First, there are very few places to actually eat within the Wizarding World.  I guess those kids get everything they could desire in the Hogwarts dining hall, the most amazing school cafeteria ever, so they don’t eat out much.

The only restaurant in WWoHP is the Three Broomsticks, and like everything else there, the theming is spot-on.

On our first trip to visit Mr. Potter, we didn’t make reservations, the crowds were ginormous, and we couldn’t eat within WWoHP. Instead, we left the area and went to Mythos (hands-down the best restaurant in Universal, and located a very short walk from the gates of the Wizarding World.) We were disappointed to learn however that we were not allowed back IN to the World after leaving, until after 3pm when the crowds thinned out. Be forewarned that this is a possibility, especially during peak season.
On my second trip, because I was at the WWoHP at 8am, I planned ahead and made breakfast reservations.
I went for the Traditional English Breakfast, which includes scrambled eggs, baked beans, mushrooms, grilled tomato, sausage links, English bacon, a croissant, potatoes, and black pudding.  I’m a sucker for black pudding.  Unfortunately, it was pretty awful.  It tasted like the heat lamps had sucked the flavor and moistness from everything.  The eggs had the consistency of bad reconstituted powdered buffet eggs, and the mushrooms and black pudding were so dry as to be inedible.  The beans tasted like they came straight from the Heinz can.  I forgot to take a  picture until half-way through my meal, and have chosen not to show you the half-eaten food.  You’re welcome.
Other breakfast choices are oatmeal (Porridge breakfast), a continental breakfast, American breakfast (eggs, potatos, bacon, etc.), pancakes, and smoked salmon.  I suspect that the American breakfast will have many of the same issues as the English, so you are probably better off with the other choices if you go.

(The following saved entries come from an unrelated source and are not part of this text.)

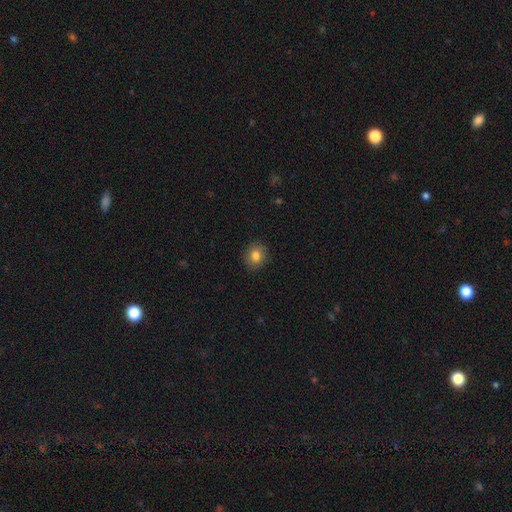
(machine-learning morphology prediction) type=smooth (82%); roundness=round (65%); merging=none (88%).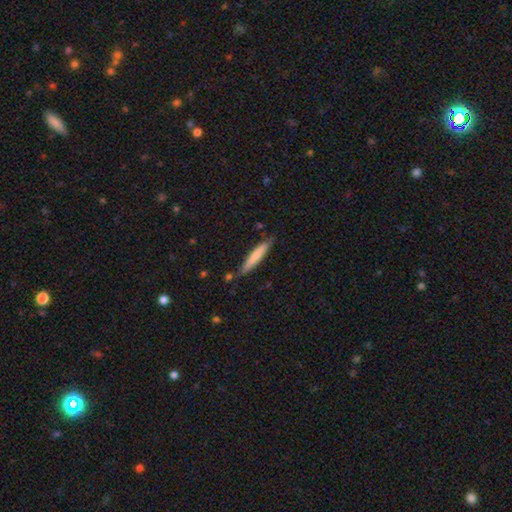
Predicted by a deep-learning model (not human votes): Smooth or featured: smooth — 72% (featured or disk — 22%)
How rounded: cigar-shaped — 90% (in between — 9%)
Merging: none — 75% (minor disturbance — 19%)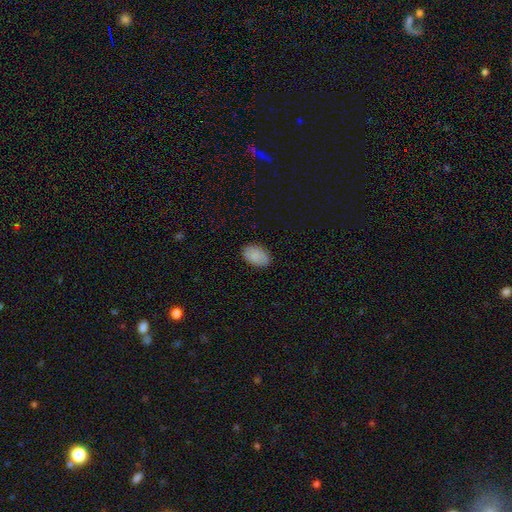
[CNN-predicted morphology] Smooth or featured: smooth — 86% (star or artifact — 7%)
How rounded: in between — 90% (round — 9%)
Merging: none — 85% (minor disturbance — 12%)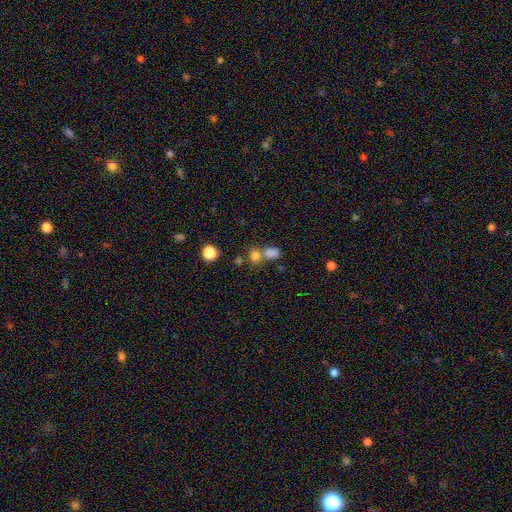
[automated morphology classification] Smooth or featured? smooth (77%)
How rounded? in between (49%, tied with round)
Merging? merger (45%)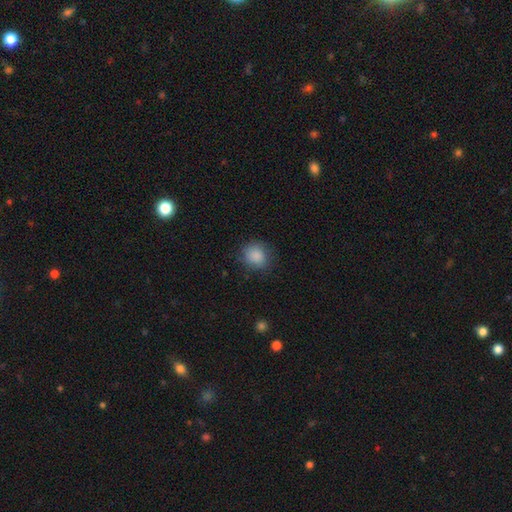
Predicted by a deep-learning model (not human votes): This appears to be a smooth galaxy with no disk features (87%) that is round (78%). Merging: none (81%).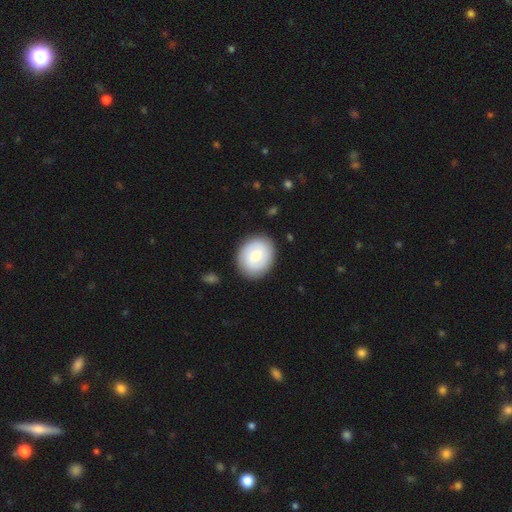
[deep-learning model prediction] Smooth or featured? smooth (62%)
How rounded? round (58%)
Merging? none (87%)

I didn’t eat dinner there, but my helpful brother did, and sent me his photo of the roast chicken.  He said they enjoyed it.  He’s fairly discerning, so I’m guessing it was OK, but I won’t be going back there for the food.  Looks alright, though.  I’m giving it 2 Mice.  It’s worth a peek for the theming.
Connected to the Three Broomsticks is the Hogs Head pub.  They serve a variety of non-alcoholic drinks (including butterbeer and pumpkin juice) as well as bottled and draft beers.  Draft includes Guinness and Boddingtons, as well as their own Hogs Head Brew (a red ale).  It’s the kind of place that you wish existed in real-life, near your house.  Because chances are when you’re in Universal, it will be too crowded, and you’ll be too busy, to hang around drinking beer and chatting by the fire.  The pub gets 4 Mice.
Don’t miss Honeyduke’s and Zonko’s.  You may be tempted to skip the shops in favor of rides, but they truly are the most charming part of the experience.  The detail is incredible.  The two shops are connected, and there is a small counter where they connect that sells baked goods, including cauldron cakes and treacle tarts.
Final piece of advice.  Don’t buy your chocolate frog at Honeydukes, then expect to carry it around all day, unless you like melted frog.  They are available at the large shop at the entrance to Islands of Adventure on your way out.  If you forget, just remember the wisdom of Ron Weasley, “Rotten luck.  Besides, it’s the cards you want.”